__Exercices__.
1. Extrayez du texte sur l'interdiction du film Rafiki le passage qui commence aux mots « Elles sont jeunes. » et se termine après les mots « de clans rivaux. ».
2. Écrivez, s'il vous plaît, la suite du texte sur l'interdiction du film Rafiki, à partir de sa dernière phrase.

__Extrait__.
<<<<

CENSURE HOMOPHOBE

RAFIKI


Elles sont jeunes. Elles sont jolies. Elles commettent le crime de s’aimer. Leur histoire doit donc être censurée. Sélectionné dans la catégorie “Un certain regard” du festival de Cannes 2018, le film kenyan “Rafiki” est interdit dans son pays d’origine. Sa réalisatrice, Wanuri Kahiu, est passée du statut de grande réalisatrice et fierté nationale à celui de traitresse et paria du septième art. Son film est pourtant loin d’être le creuset de perversions subversives dont les autorités l’accusent. Adapté du roman “Jambula Tree” de l’Ougandaise Monica Arac de Nyeko, il raconte la naissance d’un amour lesbien entre deux jeunes femmes issues de clans rivaux.

Le KFCB, comité kényan de classification des films, a décrété que ce long métrage devait être banni des grands écrans en raison « de son thème homosexuel et de son but évident de promouvoir le lesbianisme au Kenya, ce qui est illégal et heurte la culture et les valeurs morales du peuple kényan ». Ce communiqué d’un autre âge tente de justifier une position rétrograde qui avait déjà conduit à l’interdiction d’un autre film en 2014. Réalisé par un collectif d’artistes de Nairobi et intitulé “Les histoires de nos vies”, il donnait un coup de projecteur sur les conditions de vie de la communauté LGBT dans ce pays de l’Afrique de l’Est où les relations entre personnes de même sexe sont sévèrement réprimées. Les peines encourues pour ce chef d’accusation peuvent aller jusqu’à 14 ans de prison !

>>>>

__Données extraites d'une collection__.
<<<<

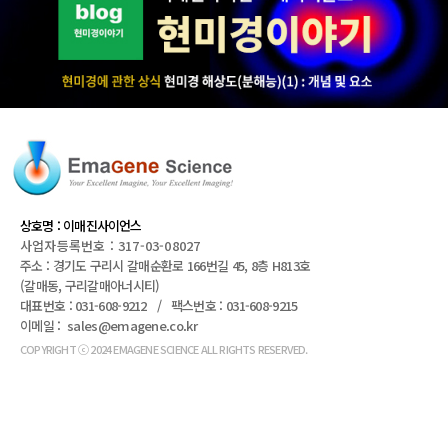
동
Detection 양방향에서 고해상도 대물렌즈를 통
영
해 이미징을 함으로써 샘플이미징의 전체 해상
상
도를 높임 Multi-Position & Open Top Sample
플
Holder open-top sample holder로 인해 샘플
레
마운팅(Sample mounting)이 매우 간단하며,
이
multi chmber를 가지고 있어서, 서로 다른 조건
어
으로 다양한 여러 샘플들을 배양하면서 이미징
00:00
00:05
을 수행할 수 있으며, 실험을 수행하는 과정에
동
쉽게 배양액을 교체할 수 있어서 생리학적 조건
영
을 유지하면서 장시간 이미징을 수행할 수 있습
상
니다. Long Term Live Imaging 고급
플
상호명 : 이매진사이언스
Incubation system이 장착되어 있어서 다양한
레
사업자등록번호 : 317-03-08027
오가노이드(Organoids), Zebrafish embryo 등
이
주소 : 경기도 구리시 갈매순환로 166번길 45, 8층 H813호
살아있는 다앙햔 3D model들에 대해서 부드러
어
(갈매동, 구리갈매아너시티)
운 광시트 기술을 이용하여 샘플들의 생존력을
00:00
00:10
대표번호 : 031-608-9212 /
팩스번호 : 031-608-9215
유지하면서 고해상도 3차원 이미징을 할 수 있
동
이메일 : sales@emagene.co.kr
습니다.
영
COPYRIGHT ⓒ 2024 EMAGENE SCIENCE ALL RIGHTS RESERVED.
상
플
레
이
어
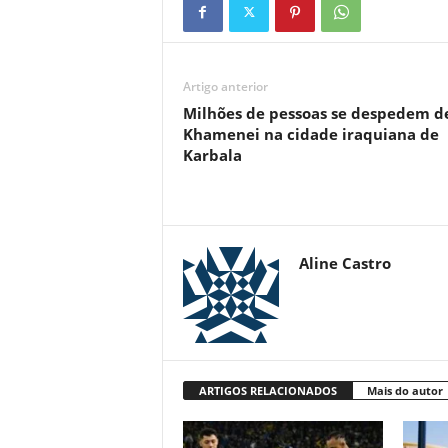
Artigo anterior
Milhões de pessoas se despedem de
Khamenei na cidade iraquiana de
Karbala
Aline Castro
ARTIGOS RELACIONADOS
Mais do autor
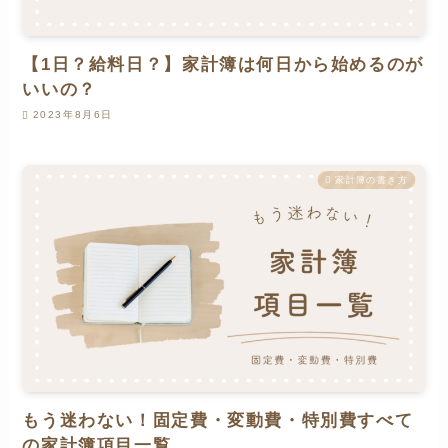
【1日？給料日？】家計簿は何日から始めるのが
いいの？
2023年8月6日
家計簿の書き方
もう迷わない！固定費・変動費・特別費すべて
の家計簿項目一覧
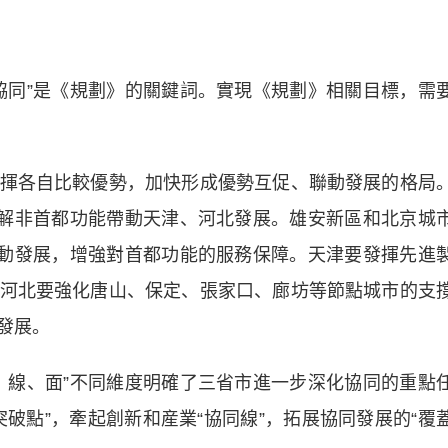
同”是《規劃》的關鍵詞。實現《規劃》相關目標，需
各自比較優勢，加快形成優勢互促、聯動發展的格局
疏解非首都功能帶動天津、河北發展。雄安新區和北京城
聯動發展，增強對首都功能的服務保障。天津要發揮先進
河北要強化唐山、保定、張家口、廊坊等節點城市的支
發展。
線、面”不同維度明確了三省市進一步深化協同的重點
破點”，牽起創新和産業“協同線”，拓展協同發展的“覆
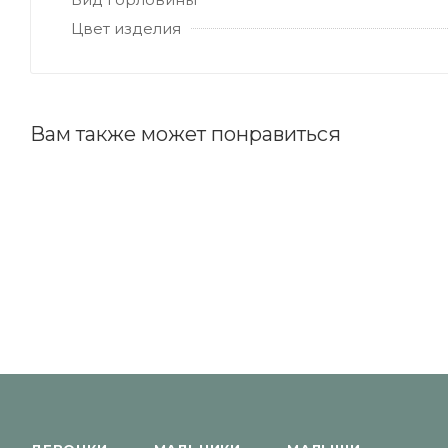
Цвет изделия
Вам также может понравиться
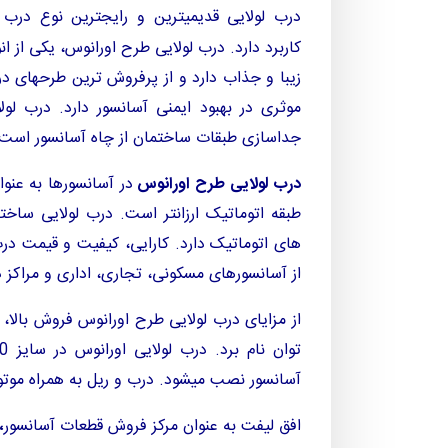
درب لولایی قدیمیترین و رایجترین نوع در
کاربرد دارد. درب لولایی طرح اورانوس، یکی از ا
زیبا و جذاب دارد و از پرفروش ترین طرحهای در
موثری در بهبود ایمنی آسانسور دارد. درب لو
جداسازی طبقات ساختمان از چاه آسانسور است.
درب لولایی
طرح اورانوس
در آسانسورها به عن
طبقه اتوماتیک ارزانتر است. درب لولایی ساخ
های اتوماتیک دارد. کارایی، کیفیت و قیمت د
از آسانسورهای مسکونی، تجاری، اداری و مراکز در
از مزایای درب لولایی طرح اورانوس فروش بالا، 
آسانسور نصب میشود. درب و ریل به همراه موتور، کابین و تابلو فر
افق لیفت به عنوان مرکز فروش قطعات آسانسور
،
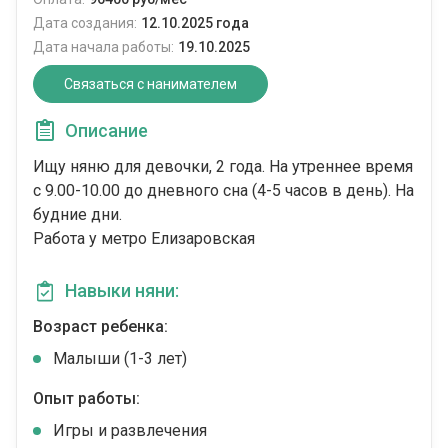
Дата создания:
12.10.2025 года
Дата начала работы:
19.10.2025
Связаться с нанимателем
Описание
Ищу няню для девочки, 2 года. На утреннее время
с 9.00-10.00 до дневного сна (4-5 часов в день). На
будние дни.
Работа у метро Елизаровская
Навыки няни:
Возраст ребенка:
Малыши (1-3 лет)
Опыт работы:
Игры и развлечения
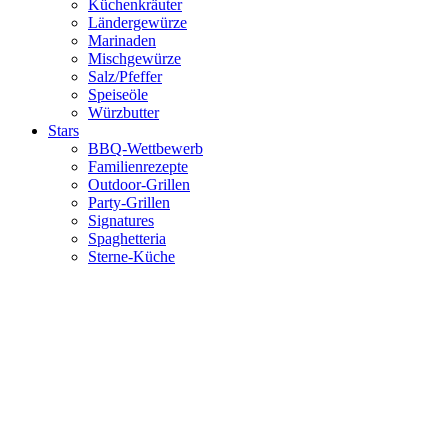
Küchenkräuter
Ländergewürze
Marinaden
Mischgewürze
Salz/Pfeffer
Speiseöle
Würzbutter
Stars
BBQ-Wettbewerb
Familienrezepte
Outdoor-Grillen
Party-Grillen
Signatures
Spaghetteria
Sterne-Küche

>>>>
<<<<

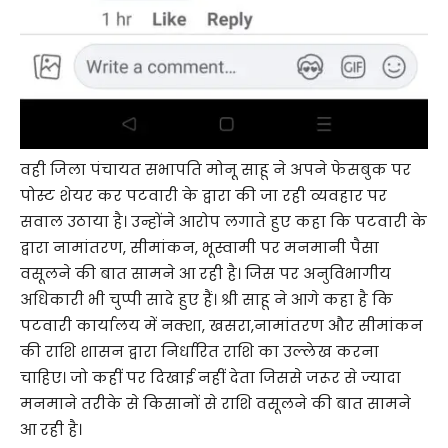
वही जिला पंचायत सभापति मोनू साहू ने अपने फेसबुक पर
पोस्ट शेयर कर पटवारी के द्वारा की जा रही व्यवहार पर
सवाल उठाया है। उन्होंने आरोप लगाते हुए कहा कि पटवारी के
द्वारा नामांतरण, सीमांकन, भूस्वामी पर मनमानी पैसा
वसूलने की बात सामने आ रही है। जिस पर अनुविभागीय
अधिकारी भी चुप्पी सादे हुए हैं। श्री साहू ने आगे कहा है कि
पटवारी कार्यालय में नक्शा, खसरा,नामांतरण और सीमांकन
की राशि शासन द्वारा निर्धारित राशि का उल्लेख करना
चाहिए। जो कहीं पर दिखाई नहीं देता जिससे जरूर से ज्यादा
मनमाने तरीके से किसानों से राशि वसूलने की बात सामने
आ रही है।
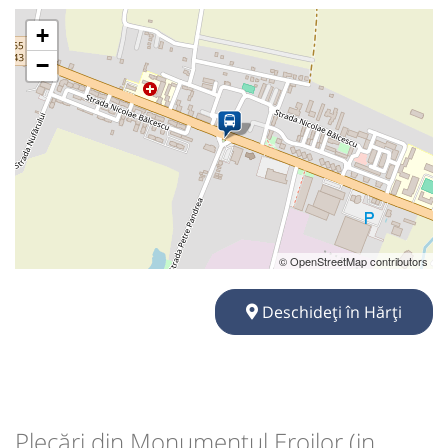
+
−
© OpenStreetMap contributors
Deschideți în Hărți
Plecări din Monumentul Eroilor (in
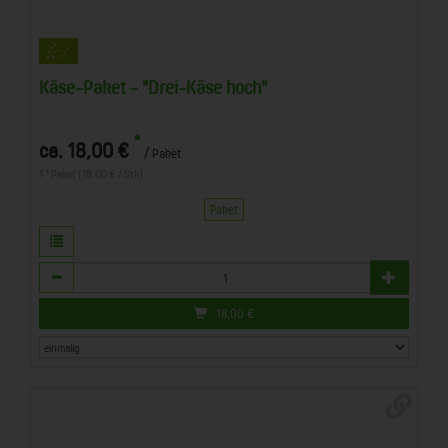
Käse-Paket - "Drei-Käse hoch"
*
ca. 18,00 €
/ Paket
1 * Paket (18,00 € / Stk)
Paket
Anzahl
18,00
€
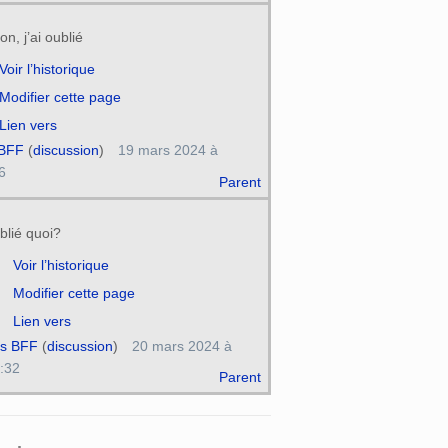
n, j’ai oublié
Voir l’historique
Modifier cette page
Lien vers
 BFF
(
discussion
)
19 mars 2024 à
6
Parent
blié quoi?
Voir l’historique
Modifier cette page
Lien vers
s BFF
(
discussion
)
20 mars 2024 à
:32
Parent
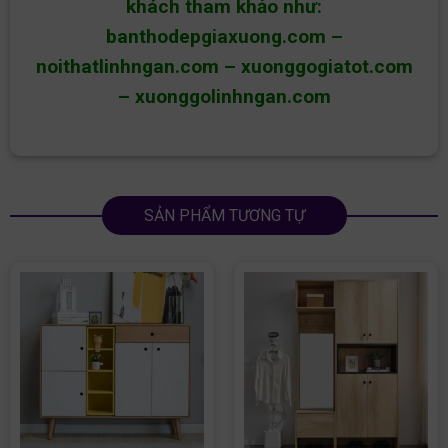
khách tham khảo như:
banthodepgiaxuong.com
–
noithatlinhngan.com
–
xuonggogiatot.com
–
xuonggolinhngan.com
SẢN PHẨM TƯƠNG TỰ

>>>>
<<<<

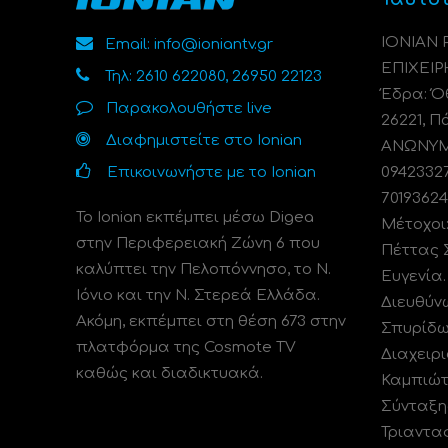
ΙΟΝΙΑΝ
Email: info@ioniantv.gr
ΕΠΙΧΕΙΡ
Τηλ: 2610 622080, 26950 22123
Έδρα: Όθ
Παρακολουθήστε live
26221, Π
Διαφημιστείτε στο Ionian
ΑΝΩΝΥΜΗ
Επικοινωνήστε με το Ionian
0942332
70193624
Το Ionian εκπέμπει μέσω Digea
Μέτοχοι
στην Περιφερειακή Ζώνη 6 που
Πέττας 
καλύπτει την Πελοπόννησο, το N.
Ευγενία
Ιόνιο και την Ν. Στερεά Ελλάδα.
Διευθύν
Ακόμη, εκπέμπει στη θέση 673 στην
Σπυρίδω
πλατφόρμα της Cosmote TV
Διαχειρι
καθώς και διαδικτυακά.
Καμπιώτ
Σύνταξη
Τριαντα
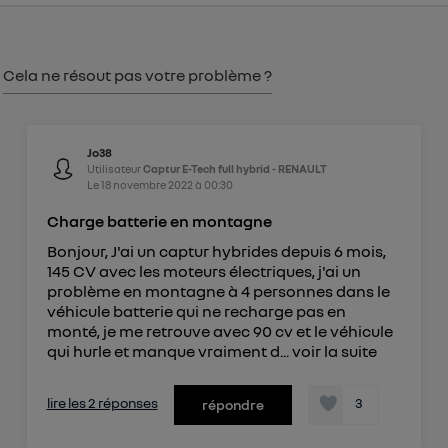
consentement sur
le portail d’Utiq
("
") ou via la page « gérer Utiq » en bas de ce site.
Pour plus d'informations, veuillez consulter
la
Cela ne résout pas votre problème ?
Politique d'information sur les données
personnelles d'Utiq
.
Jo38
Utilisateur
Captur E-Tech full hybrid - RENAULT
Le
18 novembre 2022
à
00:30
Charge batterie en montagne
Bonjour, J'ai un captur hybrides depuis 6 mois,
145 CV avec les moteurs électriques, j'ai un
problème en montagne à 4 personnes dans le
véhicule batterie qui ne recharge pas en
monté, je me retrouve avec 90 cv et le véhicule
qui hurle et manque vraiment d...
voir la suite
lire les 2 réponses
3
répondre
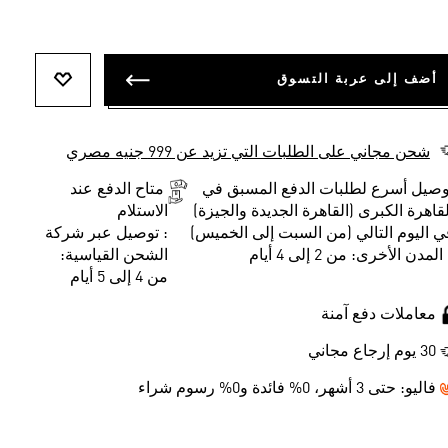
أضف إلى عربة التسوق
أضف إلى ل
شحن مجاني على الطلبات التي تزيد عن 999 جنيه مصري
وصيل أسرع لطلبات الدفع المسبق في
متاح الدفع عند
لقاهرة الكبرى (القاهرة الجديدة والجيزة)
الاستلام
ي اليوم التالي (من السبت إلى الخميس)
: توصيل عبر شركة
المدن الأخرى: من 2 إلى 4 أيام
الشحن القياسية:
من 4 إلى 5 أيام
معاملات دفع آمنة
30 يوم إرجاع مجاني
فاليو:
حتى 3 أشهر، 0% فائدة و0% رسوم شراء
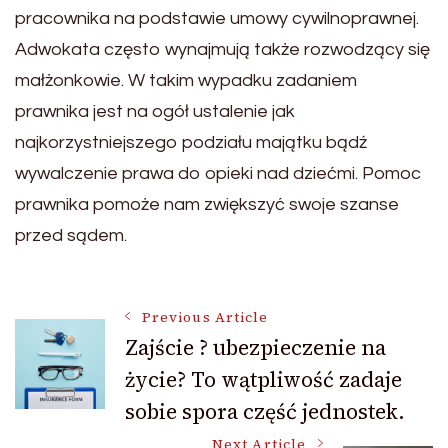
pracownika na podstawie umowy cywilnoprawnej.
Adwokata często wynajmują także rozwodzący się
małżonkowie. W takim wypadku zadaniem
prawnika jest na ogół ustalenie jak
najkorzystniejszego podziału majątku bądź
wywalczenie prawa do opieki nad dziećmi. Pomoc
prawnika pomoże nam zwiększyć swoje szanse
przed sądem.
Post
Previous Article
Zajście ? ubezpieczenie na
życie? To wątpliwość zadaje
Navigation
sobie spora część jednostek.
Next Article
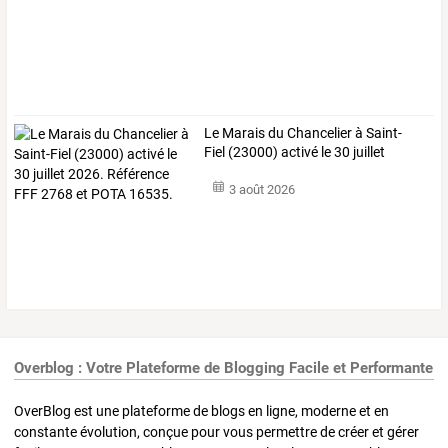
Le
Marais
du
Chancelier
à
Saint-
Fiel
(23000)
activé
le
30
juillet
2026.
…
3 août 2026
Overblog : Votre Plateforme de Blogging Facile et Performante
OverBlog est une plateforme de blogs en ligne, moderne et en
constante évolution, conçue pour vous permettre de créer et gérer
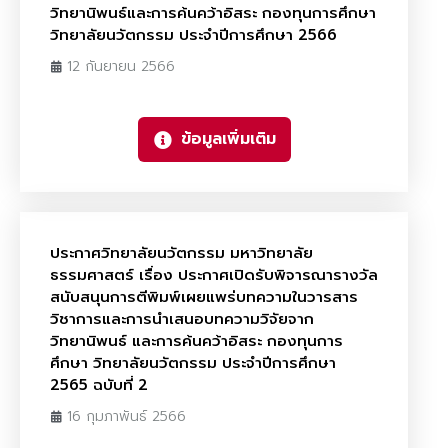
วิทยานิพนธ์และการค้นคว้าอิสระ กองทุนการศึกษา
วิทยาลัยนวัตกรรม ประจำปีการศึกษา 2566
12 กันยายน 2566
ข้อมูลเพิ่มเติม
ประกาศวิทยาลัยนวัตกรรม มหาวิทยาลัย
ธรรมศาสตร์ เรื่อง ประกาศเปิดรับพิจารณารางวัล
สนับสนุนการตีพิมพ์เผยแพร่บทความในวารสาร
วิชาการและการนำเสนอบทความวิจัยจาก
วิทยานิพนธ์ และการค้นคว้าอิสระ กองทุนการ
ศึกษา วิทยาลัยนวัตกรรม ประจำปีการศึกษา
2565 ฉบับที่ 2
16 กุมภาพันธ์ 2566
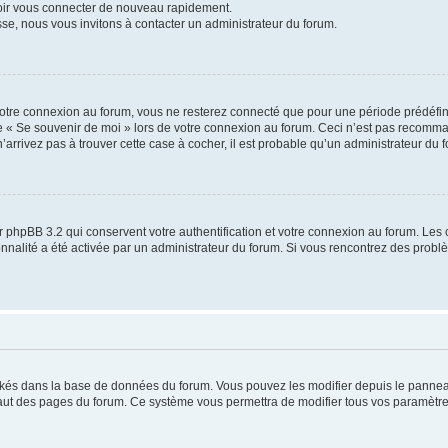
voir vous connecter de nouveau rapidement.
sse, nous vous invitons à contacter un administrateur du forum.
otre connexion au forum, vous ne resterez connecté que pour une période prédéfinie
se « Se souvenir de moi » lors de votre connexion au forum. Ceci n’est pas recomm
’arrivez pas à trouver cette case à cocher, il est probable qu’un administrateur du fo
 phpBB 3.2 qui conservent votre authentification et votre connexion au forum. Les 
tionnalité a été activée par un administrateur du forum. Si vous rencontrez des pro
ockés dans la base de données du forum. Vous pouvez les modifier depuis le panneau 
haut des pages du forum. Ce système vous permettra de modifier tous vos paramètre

>>>>

__Corrigé__.
1.
Elles sont jeunes. Elles sont jolies. Elles commettent le crime de s’aimer. Leur histoire doit donc être censurée. Sélectionné dans la catégorie “Un certain regard” du festival de Cannes 2018, le film kenyan “Rafiki” est interdit dans son pays d’origine. Sa réalisatrice, Wanuri Kahiu, est passée du statut de grande réalisatrice et fierté nationale à celui de traitresse et paria du septième art. Son film est pourtant loin d’être le creuset de perversions subversives dont les autorités l’accusent. Adapté du roman “Jambula Tree” de l’Ougandaise Monica Arac de Nyeko, il raconte la naissance d’un amour lesbien entre deux jeunes femmes issues de clans rivaux.

2.
Consternée par cette décision, la cinéaste Wanuri Kahiu a déclaré : « Nous pensions que les Kényans adultes étaient assez matures et suffisamment capables de faire preuve de discernement pour regarder des productions locales, mais leurs droits ont été déniés ». Pour souligner l’ineptie et l’absurdité de cette censure, elle a ajouté : « les Kényans ont déjà accès à des films avec des thématiques LGBT, sur Netflix, et via les films étrangers qui sortent au Kenya avec l’autorisation du Comité de classification ». Mais Ezekiel Mutua, big boss du KFCB, n’en a cure. Le grand inquisiteur en chef, qui a la gueule de l’emploi et le prénom de la modernité antéchristique, demeure inflexible. Il plastronne dans son intransigeance crasse en se présentant comme “un fervent croisé de la morale”.  Avec cette déclaration et cette croisade d’arrière-garde, les Kenyans obtiennent au moins une confirmation : ils sont bel et bien gouvernés par des dirigeants moyenâgeux.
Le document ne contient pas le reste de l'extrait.